## [TASK MATERIAL]
** begin **
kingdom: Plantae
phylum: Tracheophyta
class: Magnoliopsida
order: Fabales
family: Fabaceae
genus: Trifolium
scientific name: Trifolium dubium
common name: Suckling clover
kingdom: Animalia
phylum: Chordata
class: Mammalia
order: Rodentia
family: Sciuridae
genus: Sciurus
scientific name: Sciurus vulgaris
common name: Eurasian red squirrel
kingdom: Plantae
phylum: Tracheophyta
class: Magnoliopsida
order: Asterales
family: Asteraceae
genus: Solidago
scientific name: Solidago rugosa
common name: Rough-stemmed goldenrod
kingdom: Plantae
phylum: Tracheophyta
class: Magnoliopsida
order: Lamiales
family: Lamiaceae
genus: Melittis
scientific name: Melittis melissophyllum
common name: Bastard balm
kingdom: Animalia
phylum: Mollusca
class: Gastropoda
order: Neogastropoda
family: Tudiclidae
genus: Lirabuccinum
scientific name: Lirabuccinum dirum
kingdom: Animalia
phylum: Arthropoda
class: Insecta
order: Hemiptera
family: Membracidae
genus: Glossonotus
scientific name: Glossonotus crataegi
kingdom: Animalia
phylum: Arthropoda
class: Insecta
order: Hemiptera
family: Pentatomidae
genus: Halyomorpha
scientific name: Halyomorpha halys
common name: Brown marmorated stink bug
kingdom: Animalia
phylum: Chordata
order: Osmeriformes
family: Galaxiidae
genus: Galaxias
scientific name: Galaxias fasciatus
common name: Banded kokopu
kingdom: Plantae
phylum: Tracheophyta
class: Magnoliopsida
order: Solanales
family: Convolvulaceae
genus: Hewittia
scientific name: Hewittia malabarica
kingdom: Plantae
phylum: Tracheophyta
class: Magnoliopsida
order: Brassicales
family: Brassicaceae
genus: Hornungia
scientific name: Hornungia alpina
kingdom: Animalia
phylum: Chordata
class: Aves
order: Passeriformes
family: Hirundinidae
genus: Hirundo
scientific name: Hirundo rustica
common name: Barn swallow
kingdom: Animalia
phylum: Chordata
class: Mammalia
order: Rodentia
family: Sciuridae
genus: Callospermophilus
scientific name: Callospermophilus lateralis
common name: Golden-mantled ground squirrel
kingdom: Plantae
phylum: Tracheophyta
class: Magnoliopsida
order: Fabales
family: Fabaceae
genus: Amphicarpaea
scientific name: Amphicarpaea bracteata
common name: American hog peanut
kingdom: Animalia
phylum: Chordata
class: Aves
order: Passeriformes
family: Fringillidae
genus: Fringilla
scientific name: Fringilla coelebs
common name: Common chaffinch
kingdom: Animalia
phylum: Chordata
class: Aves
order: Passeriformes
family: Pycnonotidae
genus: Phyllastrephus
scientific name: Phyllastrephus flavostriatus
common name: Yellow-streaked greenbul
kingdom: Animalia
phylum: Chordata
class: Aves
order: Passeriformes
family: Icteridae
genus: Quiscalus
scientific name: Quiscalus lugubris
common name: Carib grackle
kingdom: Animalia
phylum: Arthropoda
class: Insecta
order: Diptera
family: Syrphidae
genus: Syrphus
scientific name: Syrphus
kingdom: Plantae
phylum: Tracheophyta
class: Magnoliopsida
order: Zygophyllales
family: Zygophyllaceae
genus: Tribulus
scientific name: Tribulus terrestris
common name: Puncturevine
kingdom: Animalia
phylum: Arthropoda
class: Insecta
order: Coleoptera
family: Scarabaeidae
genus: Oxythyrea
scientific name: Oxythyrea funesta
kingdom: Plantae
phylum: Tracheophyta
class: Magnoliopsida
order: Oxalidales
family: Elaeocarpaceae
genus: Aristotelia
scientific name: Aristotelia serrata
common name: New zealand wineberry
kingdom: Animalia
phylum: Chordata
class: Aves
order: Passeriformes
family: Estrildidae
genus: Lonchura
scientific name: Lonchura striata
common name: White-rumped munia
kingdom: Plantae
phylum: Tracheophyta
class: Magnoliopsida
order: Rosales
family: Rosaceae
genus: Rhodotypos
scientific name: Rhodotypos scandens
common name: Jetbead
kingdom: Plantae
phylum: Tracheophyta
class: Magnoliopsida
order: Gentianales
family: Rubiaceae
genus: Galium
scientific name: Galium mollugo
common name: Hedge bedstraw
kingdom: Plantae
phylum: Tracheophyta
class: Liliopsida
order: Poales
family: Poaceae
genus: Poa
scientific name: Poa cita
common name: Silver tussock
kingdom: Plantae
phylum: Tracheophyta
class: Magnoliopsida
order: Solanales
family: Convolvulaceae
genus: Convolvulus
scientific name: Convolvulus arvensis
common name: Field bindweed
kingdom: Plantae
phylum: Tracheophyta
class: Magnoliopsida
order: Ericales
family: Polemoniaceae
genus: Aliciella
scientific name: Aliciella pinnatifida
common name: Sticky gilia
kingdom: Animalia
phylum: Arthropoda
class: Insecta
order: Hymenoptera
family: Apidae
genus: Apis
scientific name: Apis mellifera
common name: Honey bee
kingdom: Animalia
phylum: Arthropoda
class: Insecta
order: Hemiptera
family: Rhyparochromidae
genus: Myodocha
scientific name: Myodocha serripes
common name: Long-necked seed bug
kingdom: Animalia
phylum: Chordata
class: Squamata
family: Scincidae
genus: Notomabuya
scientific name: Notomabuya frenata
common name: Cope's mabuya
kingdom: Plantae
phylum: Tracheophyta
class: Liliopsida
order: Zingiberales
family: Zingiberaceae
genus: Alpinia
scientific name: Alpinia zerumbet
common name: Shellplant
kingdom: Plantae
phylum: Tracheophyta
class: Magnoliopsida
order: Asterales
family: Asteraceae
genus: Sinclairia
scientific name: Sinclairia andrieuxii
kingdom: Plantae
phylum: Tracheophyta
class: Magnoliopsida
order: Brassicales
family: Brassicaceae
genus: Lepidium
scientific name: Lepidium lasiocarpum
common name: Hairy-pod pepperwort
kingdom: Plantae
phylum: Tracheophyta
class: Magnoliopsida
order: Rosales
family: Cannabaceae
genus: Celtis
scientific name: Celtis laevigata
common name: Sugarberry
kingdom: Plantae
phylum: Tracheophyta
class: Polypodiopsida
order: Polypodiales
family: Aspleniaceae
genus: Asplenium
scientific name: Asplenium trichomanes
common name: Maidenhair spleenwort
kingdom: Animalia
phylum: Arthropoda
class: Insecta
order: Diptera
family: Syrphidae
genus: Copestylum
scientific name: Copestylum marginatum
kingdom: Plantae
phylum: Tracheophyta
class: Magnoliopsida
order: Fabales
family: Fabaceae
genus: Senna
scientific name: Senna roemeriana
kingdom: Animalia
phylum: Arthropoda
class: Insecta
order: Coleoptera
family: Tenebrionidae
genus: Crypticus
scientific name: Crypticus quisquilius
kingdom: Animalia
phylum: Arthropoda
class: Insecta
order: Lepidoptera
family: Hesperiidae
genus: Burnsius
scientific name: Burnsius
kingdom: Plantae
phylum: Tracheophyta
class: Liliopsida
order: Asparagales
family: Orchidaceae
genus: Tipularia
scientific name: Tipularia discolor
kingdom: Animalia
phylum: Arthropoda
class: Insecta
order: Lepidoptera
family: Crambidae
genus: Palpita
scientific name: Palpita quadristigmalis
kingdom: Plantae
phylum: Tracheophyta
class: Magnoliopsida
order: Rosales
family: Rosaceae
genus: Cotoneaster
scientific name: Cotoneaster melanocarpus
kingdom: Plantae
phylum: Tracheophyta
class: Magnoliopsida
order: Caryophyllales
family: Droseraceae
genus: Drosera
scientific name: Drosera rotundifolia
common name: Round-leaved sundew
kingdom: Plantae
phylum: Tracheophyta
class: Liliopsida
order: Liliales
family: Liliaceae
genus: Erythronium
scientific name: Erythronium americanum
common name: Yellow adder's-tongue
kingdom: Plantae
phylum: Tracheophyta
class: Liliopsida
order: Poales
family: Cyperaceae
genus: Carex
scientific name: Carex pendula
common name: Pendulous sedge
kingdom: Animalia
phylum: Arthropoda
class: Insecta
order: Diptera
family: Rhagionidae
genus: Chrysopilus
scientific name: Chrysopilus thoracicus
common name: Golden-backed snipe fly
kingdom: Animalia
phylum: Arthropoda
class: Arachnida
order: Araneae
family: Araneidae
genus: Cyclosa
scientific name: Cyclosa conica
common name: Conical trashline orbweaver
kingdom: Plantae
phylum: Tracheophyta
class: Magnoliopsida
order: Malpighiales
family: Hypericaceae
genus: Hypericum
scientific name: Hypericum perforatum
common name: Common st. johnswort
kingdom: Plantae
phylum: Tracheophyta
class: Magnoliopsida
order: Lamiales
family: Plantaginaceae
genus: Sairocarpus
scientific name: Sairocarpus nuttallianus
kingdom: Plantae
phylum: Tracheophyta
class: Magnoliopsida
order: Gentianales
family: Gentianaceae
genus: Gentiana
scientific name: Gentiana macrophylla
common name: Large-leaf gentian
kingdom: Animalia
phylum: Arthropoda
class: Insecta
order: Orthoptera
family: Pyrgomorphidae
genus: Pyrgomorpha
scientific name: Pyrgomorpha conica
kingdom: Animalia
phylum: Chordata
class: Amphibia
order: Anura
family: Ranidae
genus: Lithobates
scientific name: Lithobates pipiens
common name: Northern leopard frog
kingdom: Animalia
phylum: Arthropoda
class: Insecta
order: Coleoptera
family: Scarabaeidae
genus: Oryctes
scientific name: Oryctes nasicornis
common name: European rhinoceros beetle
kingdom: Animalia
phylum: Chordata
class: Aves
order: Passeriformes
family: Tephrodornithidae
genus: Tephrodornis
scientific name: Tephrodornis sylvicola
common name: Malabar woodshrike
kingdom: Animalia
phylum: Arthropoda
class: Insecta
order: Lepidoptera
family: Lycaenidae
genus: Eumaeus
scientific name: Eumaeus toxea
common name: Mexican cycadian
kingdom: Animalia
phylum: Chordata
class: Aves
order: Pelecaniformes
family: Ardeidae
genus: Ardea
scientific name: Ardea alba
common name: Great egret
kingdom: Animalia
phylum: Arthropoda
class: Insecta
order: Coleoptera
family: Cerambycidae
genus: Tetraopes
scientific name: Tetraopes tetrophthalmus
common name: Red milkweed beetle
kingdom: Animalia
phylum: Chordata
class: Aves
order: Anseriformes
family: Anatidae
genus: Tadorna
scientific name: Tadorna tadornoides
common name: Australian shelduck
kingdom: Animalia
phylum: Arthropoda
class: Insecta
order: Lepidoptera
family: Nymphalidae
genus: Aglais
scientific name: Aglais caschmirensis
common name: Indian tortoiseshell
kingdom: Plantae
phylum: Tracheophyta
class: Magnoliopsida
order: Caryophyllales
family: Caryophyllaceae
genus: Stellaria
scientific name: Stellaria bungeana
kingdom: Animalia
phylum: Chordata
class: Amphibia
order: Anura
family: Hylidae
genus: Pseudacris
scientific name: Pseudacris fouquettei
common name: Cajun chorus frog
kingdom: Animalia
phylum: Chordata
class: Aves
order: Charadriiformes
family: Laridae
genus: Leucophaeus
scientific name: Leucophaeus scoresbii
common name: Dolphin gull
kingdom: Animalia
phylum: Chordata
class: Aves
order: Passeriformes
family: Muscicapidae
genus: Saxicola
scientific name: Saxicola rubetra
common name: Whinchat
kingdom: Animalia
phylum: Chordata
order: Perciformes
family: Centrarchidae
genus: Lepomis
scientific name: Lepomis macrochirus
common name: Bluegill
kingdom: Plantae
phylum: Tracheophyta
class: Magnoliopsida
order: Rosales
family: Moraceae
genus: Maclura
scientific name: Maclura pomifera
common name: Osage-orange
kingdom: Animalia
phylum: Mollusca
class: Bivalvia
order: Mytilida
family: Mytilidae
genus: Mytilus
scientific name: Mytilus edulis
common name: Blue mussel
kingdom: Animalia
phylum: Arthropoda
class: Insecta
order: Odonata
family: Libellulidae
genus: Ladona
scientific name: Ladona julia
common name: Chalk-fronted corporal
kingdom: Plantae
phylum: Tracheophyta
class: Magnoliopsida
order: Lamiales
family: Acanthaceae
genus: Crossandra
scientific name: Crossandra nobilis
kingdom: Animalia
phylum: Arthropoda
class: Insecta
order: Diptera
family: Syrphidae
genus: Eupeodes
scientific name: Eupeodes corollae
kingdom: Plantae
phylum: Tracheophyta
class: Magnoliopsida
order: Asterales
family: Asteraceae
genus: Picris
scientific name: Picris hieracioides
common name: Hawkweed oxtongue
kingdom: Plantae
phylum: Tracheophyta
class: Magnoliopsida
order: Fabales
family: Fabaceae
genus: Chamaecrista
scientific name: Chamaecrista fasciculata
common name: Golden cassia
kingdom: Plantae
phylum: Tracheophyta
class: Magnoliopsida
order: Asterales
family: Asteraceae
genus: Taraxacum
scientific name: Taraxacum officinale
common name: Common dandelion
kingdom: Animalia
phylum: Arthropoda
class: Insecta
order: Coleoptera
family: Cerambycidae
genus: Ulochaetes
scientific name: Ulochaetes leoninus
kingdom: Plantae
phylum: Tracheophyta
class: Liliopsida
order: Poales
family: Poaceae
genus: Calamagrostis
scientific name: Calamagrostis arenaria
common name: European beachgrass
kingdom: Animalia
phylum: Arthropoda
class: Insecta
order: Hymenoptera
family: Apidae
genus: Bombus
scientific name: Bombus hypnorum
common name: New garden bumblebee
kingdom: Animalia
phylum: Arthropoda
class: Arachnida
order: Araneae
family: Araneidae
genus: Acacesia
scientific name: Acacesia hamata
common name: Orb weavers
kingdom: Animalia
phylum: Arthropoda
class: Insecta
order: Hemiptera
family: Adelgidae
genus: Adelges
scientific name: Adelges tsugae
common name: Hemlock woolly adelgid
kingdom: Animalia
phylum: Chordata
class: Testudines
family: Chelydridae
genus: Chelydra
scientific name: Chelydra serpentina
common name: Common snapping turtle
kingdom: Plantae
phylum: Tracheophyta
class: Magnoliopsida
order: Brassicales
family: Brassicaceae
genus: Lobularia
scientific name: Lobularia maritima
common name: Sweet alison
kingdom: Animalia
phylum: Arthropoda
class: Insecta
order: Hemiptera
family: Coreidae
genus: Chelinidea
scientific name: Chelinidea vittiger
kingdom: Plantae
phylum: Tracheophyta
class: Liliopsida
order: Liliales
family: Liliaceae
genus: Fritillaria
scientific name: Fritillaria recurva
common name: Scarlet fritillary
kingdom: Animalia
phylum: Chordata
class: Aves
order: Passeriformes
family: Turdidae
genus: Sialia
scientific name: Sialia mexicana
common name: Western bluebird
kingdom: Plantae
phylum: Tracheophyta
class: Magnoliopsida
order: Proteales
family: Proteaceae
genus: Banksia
** end **
## [TASK DIRECTIONS]
Please recast everything from the line containing "genus: Calamagrostis" down to the line containing "genus: Lobularia", both ends included, as a Markdown table with the columns Number and Line. Skip any blank lines.

## [SOLUTION FOR THIS EXERCISE]
| Number | Line |
|---|---|
| 1 | genus: Calamagrostis |
| 2 | scientific name: Calamagrostis arenaria |
| 3 | common name: European beachgrass |
| 4 | kingdom: Animalia |
| 5 | phylum: Arthropoda |
| 6 | class: Insecta |
| 7 | order: Hymenoptera |
| 8 | family: Apidae |
| 9 | genus: Bombus |
| 10 | scientific name: Bombus hypnorum |
| 11 | common name: New garden bumblebee |
| 12 | kingdom: Animalia |
| 13 | phylum: Arthropoda |
| 14 | class: Arachnida |
| 15 | order: Araneae |
| 16 | family: Araneidae |
| 17 | genus: Acacesia |
| 18 | scientific name: Acacesia hamata |
| 19 | common name: Orb weavers |
| 20 | kingdom: Animalia |
| 21 | phylum: Arthropoda |
| 22 | class: Insecta |
| 23 | order: Hemiptera |
| 24 | family: Adelgidae |
| 25 | genus: Adelges |
| 26 | scientific name: Adelges tsugae |
| 27 | common name: Hemlock woolly adelgid |
| 28 | kingdom: Animalia |
| 29 | phylum: Chordata |
| 30 | class: Testudines |
| 31 | family: Chelydridae |
| 32 | genus: Chelydra |
| 33 | scientific name: Chelydra serpentina |
| 34 | common name: Common snapping turtle |
| 35 | kingdom: Plantae |
| 36 | phylum: Tracheophyta |
| 37 | class: Magnoliopsida |
| 38 | order: Brassicales |
| 39 | family: Brassicaceae |
| 40 | genus: Lobularia |